17 fevereiro 2009

'la boulangère de monceau', eric rohmer


e lá vai ele tão-senhor-de-si-e-dos-seus-vinte-anos-a-fumar-gitanes, dir-se-ia que paira sobre as mesmas pedras que, poucos anos mais tarde, esconderão as praias da utopia de maio..

e lá vai ele tão-senhor-de-si-e-das-suas-catedrais-de-aristotélica-lógica, dir-se-ia que os seus dois pés no ar mostram apenas o quão longe está da realidade material, aquela de que são feitos os bolos que disciplinadamente vai comer, daqui a pouco, enquanto espera por qualquer coisa..

e lá vai ele tão-senhor-das-suas-emoções, longe de entender que nada pode contra a grande mão da 'real politik' do corpo e da mente (o coração ficou na mesa do café, penhor possível em troca de um futuro qualquer)..


pelo caminho, padeiras e empregadas de cafés e de pastelarias que cometeram a imprudência de se cruzar com ele. ele, tão senhor de si, fatalmente a caminho do que estava já escrito nas estrelas - forma apenas mais poética de dizer a caminho do que haveria simplesmente de ser, pela força das coisas.

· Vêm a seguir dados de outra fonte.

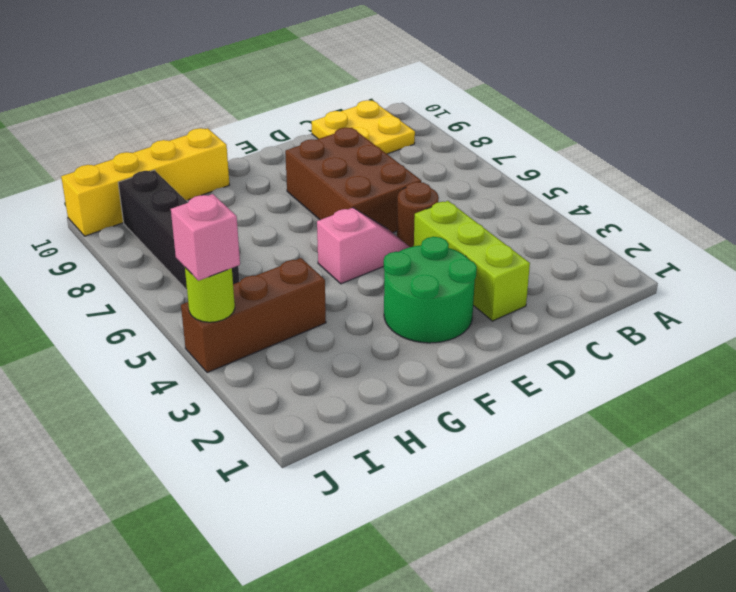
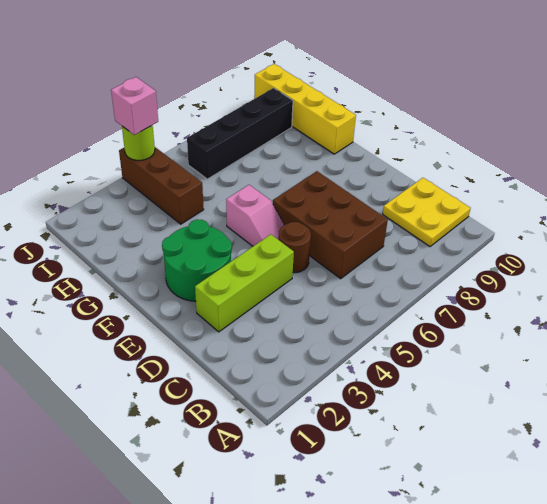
brown 2x3 brick [285,128,421,233] -> brown 2x3 brick turned to [273,171,388,279]

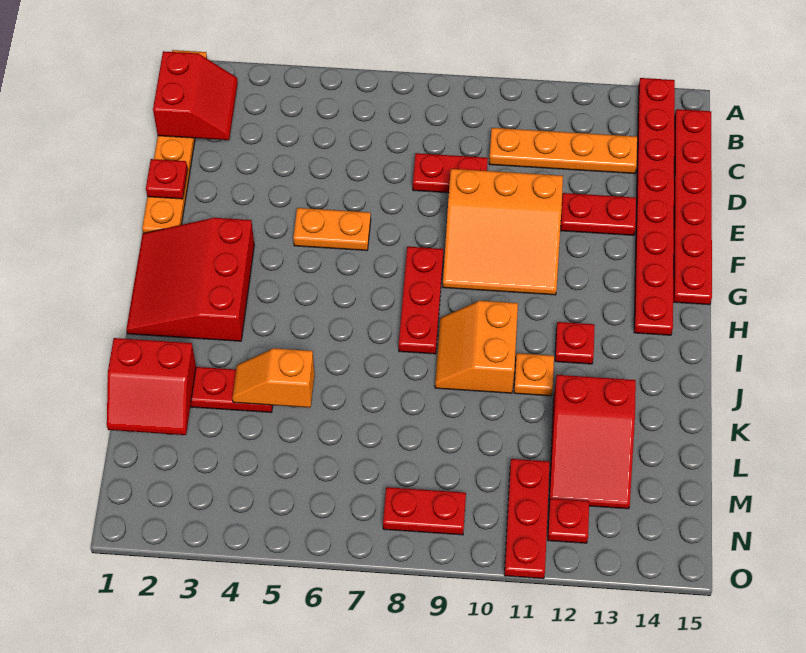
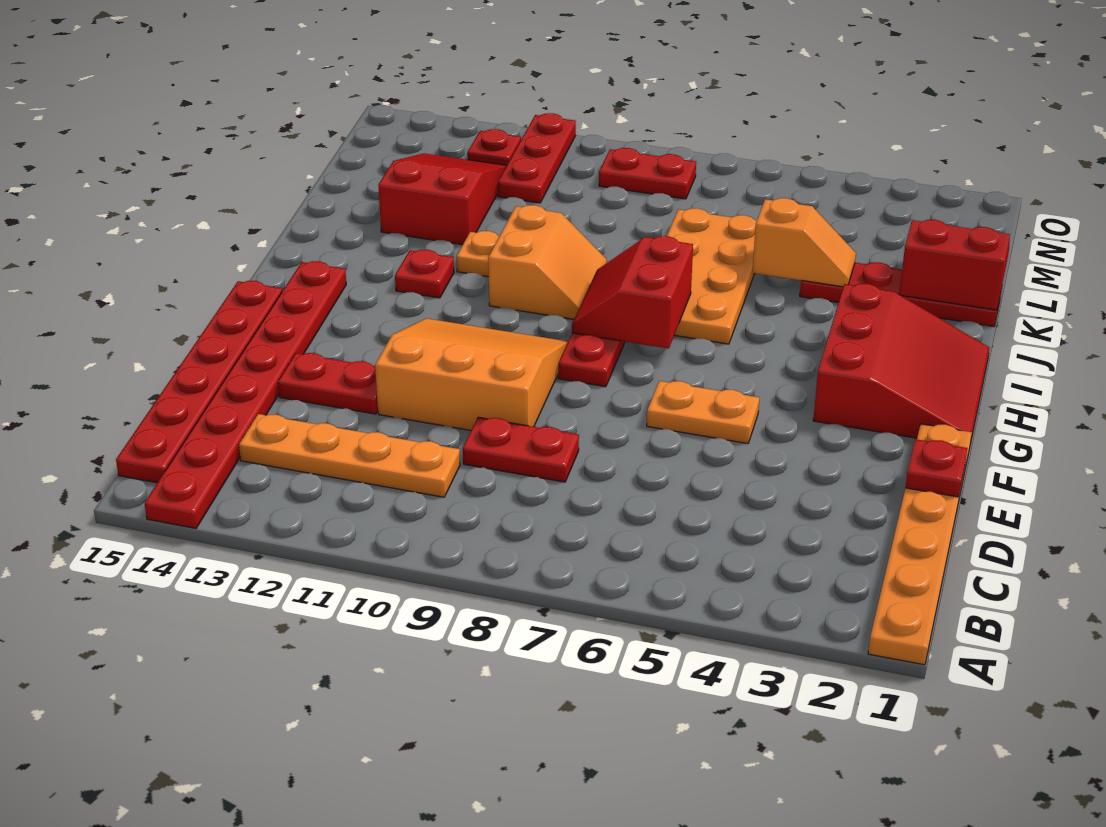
red 2x2 slope [153,51,238,140] -> red 2x2 slope moved to [572,236,693,349]
none -> orange 2x4 plate [667,208,757,344]

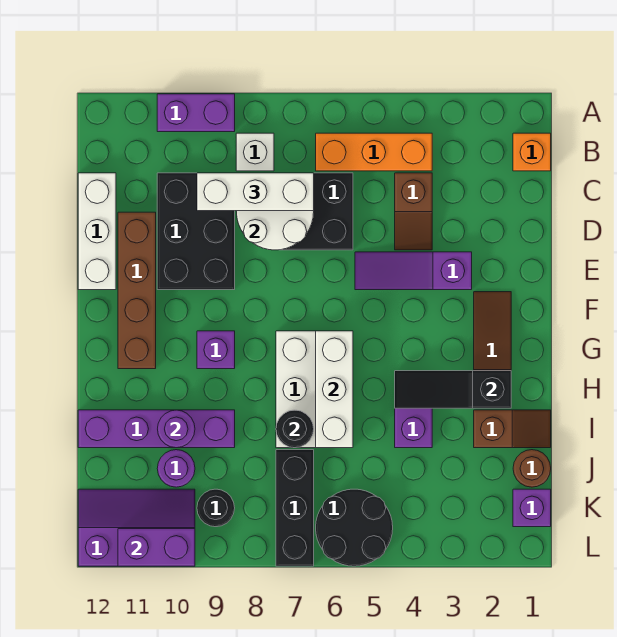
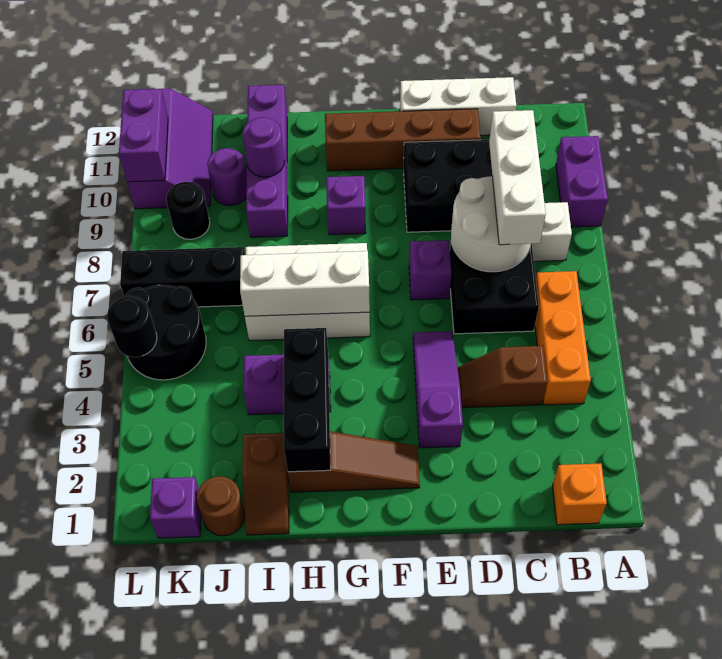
none -> purple 1x1 brick [409,240,451,300]
black 1x3 slope [395,371,511,408] -> black 1x3 brick [284,328,331,472]
black 1x1 round brick [276,410,314,448] -> black 1x1 round brick moved to [107,296,157,357]

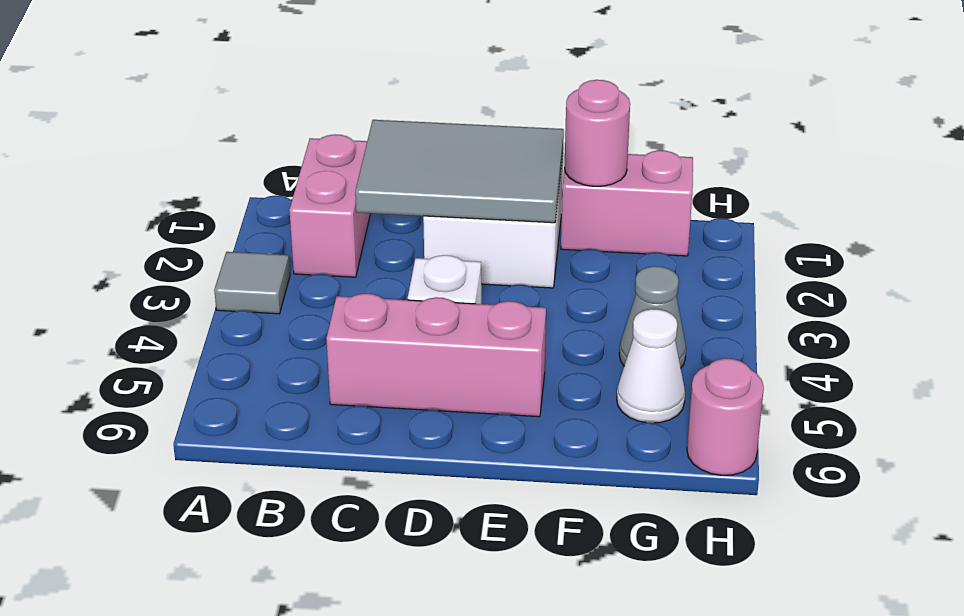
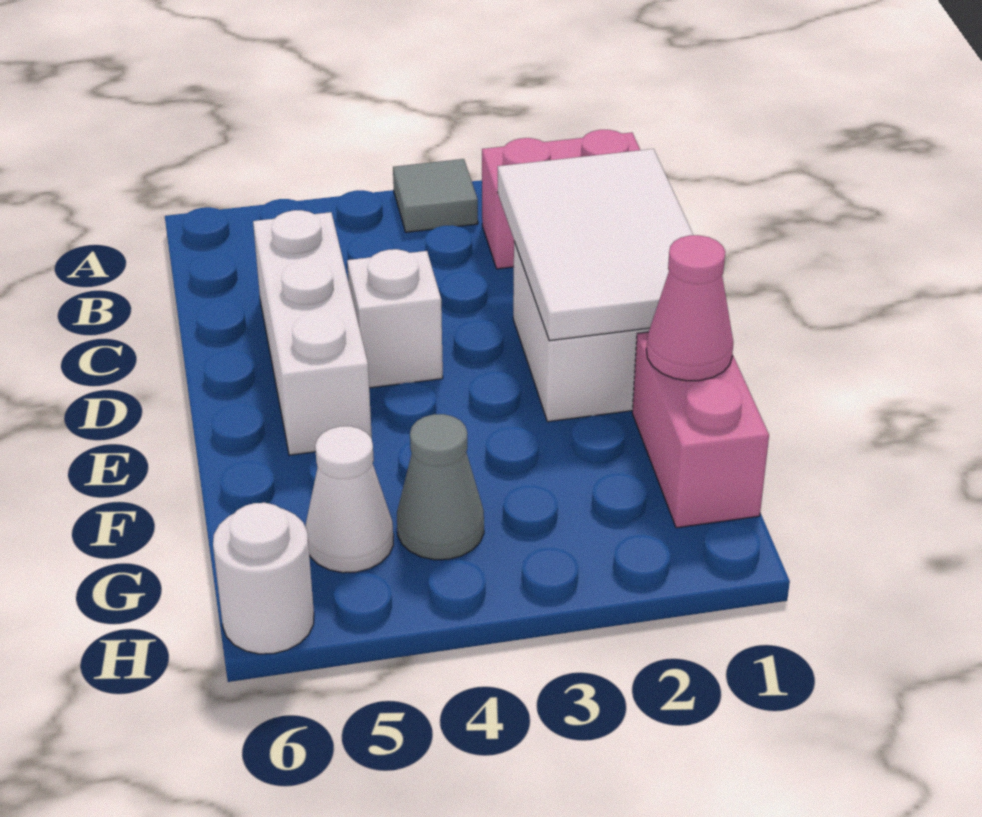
grey 2x3 tile [355,120,564,223] -> white 2x3 tile [498,149,693,341]
pink 1x3 brick [326,294,546,417] -> white 1x3 brick [253,210,372,455]
pink 1x1 round brick [564,80,630,186] -> pink 1x1 cone [646,235,734,381]
pink 1x1 round brick [687,359,764,475] -> white 1x1 round brick [213,503,314,654]

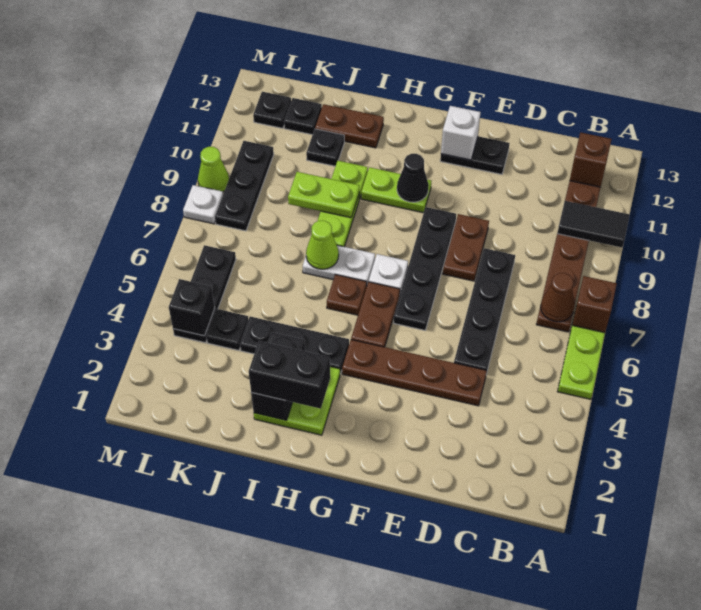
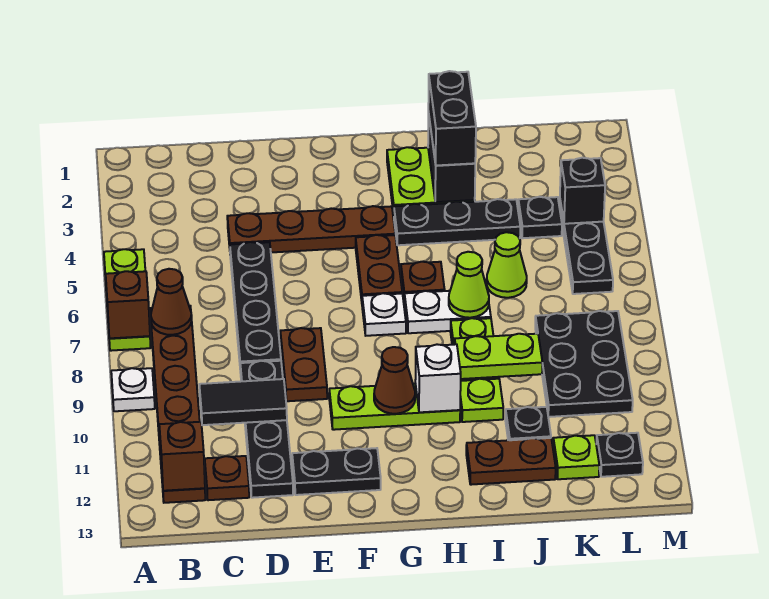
black 1x2 tile [557,201,630,248] -> black 1x2 tile moved to [199,379,287,425]
none -> brown 1x1 plate [205,456,249,500]
black 1x4 plate [394,207,456,330] -> black 1x4 plate moved to [240,361,293,498]
white 1x1 brick [441,106,481,160] -> white 1x1 brick moved to [415,344,461,412]
lime 1x2 plate [361,167,431,213] -> lime 1x3 plate [329,384,460,430]
black 1x1 cone [397,154,429,202] -> brown 1x1 cone [374,347,415,414]
black 1x2 brick [249,341,330,409] -> black 1x2 brick turned to [428,71,476,166]
black 1x1 plate [284,98,322,135] -> lime 1x1 plate [553,435,599,479]
black 1x3 plate [215,141,274,231] -> black 2x3 plate [535,311,633,417]
white 1x1 plate [183,185,223,224] -> white 1x1 plate moved to [111,368,155,411]
lime 1x1 cone [198,147,229,192] -> lime 1x1 cone moved to [487,232,527,298]

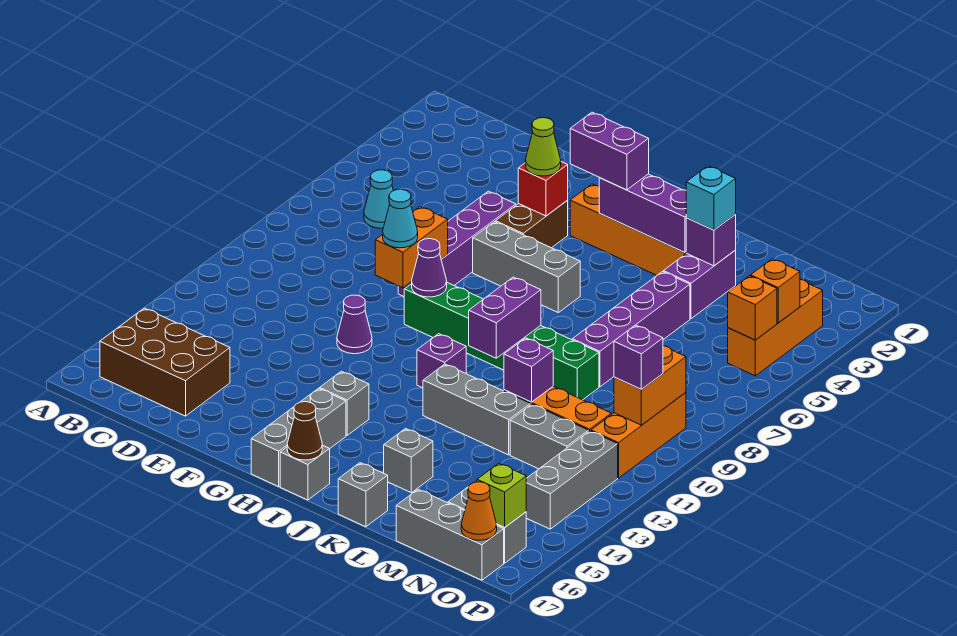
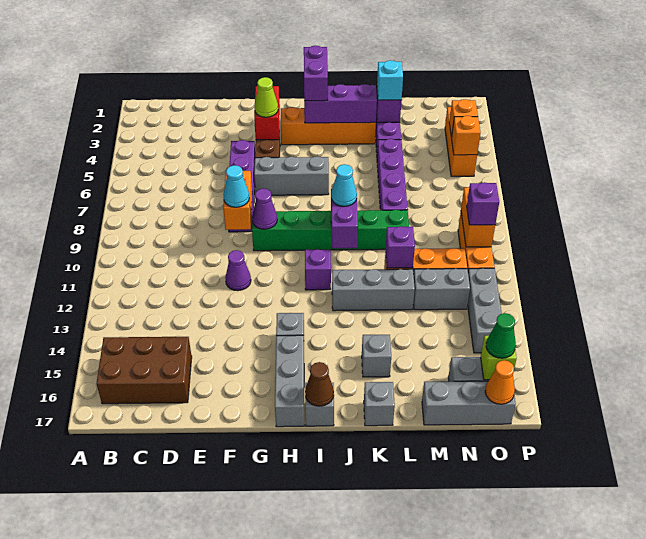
cyan 1x1 cone [364,170,393,228] -> cyan 1x1 cone moved to [331,164,357,206]
red 1x1 brick [518,162,568,216] -> red 1x2 brick [254,86,280,140]
purple 1x2 brick [570,112,649,190] -> purple 1x2 brick turned to [304,46,328,101]
none -> green 1x1 cone [486,313,516,358]

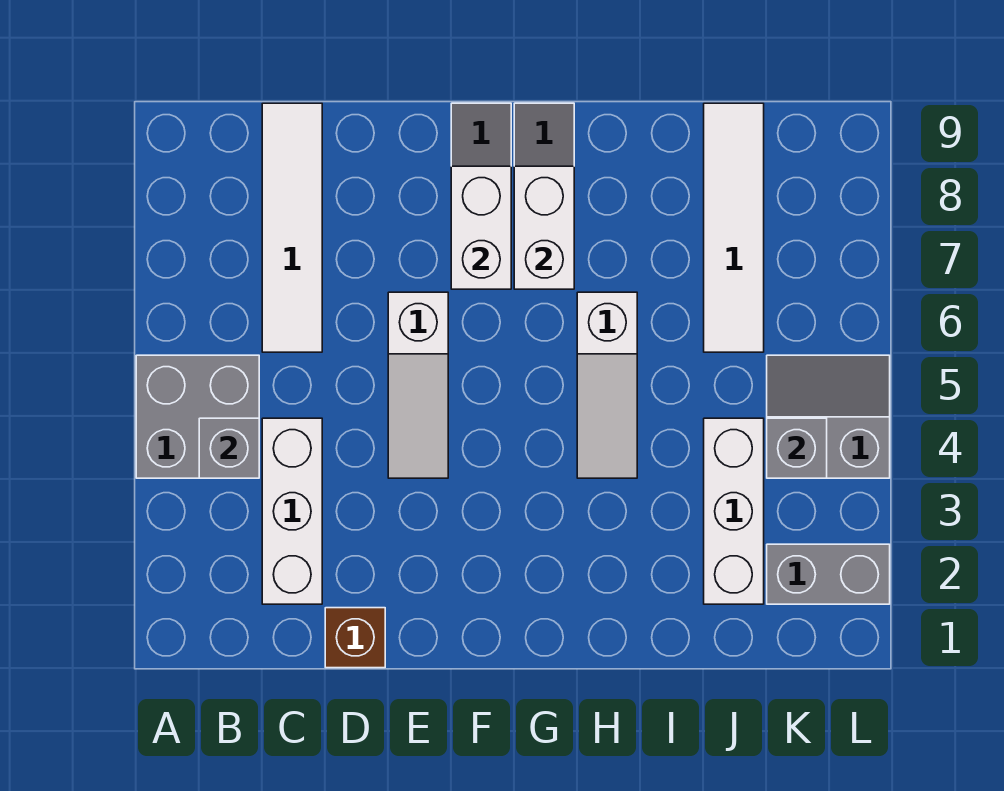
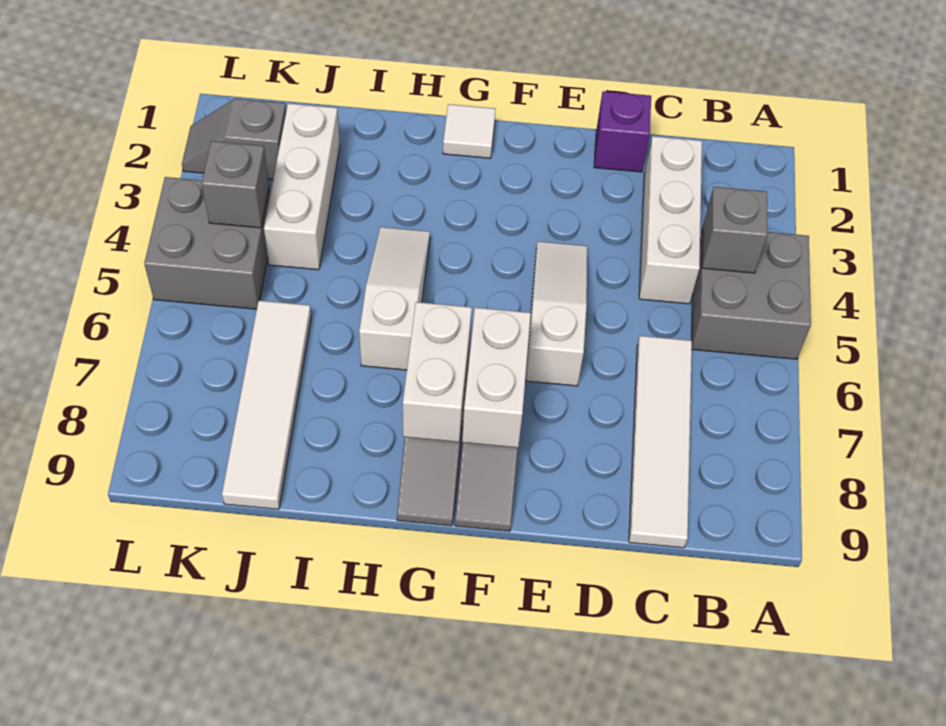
brown 1x1 brick [325,608,385,668] -> purple 1x1 brick [594,91,651,172]
none -> white 1x1 tile [443,104,496,158]
grey 1x2 brick [767,544,890,604] -> grey 1x2 slope [182,99,286,179]
grey 2x2 slope [767,355,890,478] -> grey 2x2 brick [144,177,270,309]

o triste carnaval a chegar. ele, o triste-rei-momo, eleito sem um voto contra. nem ele próprio, bem vistas as coisas, votou contra. o corso da desalegria, espalhando as cinzas pelas multidões de desistentes que enchem as ruas, as praças, as avenidas que desembocavam antes no seu coração e que agora são apenas vias de facto para se chegar o mais depressa possível e o menos dolorosamente possível a um lado qualquer, a um futuro qualquer, a qualquer coisa.

as coisas são como são. afinal, desde cedo ele não sabia que o coração é o único caminho, mas sem um único voto a favor.

tudo o resto.. simples mentira. mas muito bem contada.